Countries where people and government built and maintained the rule of law, the protection of property rights, strong institutions, a focus on science, technology, freedom of expression and worship, free trade and markets, and global interconnections were, and remain today, home to the most prosperous people, with the highest living standards, the lowest child mortality and highest life expectancy and self-reported life satisfaction. Across the vast majority of the world, the governing and cultural conditions that foster prosperity grew in the vast majority of countries. Science and technology diffused across countries and cultures, global collaboration, communication, capitalism and trade were increasingly accepted and employed, and where they spread, nearly every measure of living standard improved significantly.  

Countries whose people opened their culture and economies to international trade, of goods, knowledge and innovation, became dramatically wealthier and healthier. From China to the former Soviet states, and from the contrast between North and South Korea, the correlation of embracing freedom, openness, capitalism and the Enlightenment, and prosperity is unquestionable.
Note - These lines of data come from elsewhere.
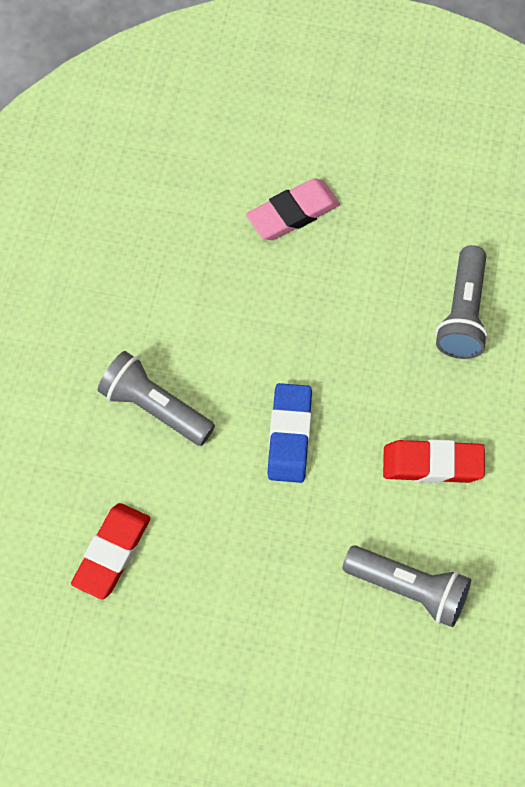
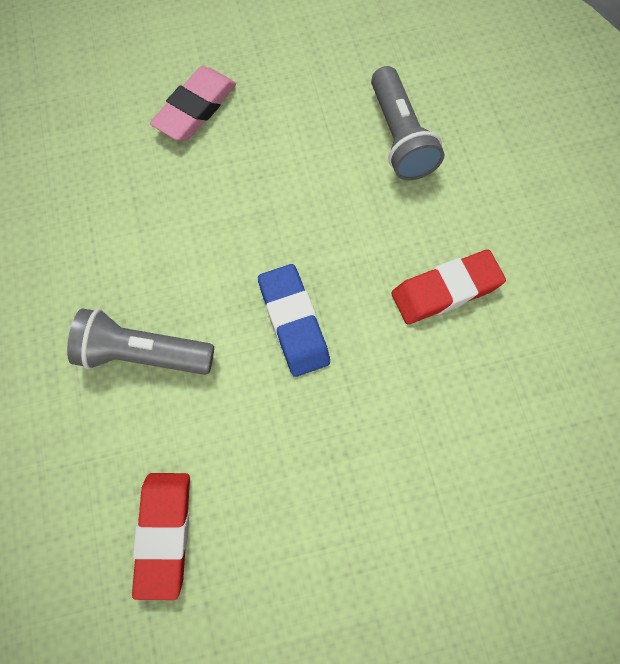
camera: 25 degrees left, 5 degrees up
(409, 590) = (489, 427): grey flashlight -> none

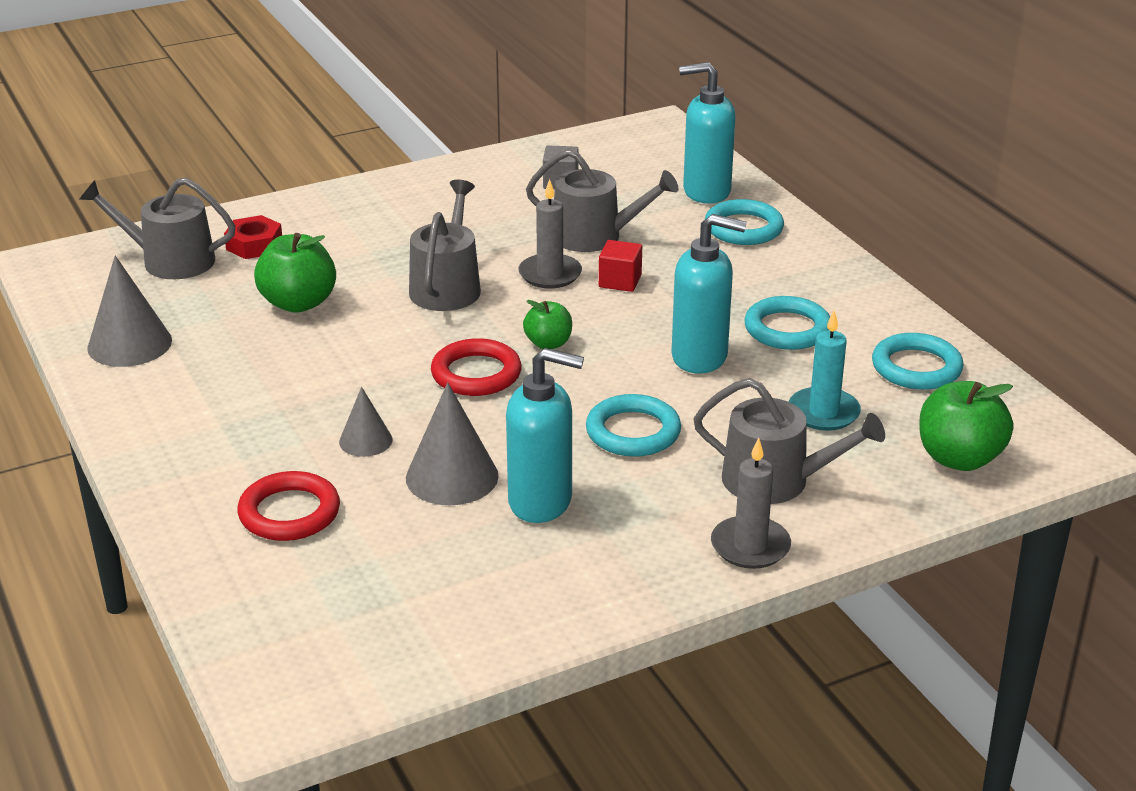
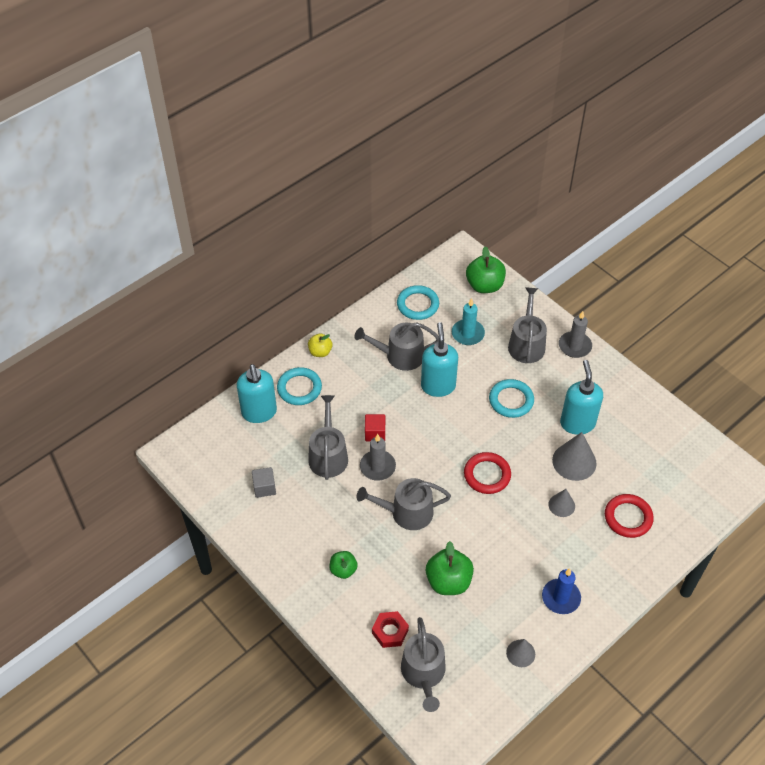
camera: 105 degrees left, 20 degrees up
(129, 344) = (520, 653): grey cone -> grey cone, size x0.59
(190, 400) = (561, 597): none -> blue candle
(548, 343) = (448, 451): green apple -> green apple (343, 570)
(787, 329) = (400, 356): turquoise ring -> grey watering can
(819, 255) = (320, 352): none -> yellow apple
Western culture and political governance are slowly turning away from the social, political and economic concepts, first fostered during the Enlightenment, and which have driven the liberty, innovation and trade that have improved living standards and made the West prosperous, powerful and secure.

The governments of the West are once again turning inward, toward nationalism, mercantilism, protectionism and authoritarianism. Under the guise of making America great again, defending us from adversaries, foreign and domestic, political reform or restoring balance in trade — the very conditions of free trade and markets, freedom of speech and the press, equality before the law, and the foundations of liberty and the right to the pursuit of happiness are being eroded.

“Left unchecked, a return to pre-Enlightenment culture, economics, law and government will render the average American with less freedom and prosperity, and with a life more akin to the past, than the future of flourishing many aspire to.”

While authoritarianism can be toppled overnight, its inception is often slow, insidious and little resisted; a gradual tightening of social and economic liberty, until near-total control is achieved. The culture of the West risks being metaphorically boiled alive by government and cultural reform in pursuit of a return to the ‘good old days’ before the freedoms and openness that made the world rich, and fueled the innovation that built the modern flourishing of the culture, economy and political norms of democratic representative government we take for granted today.

Left unchecked, a return to pre-Enlightenment culture, economics, law and government will render the average American with less freedom and prosperity, and with a life more akin to the past, than the future of flourishing many aspire to.

The solution is to embrace leaders and policies that turn outward, not inward; and that embrace freedom, not control. To embrace and encourage international collaboration and trade, and the diffusion of culture and innovation, while maximizing the liberty required to drive economic growth and build a better future for everyone.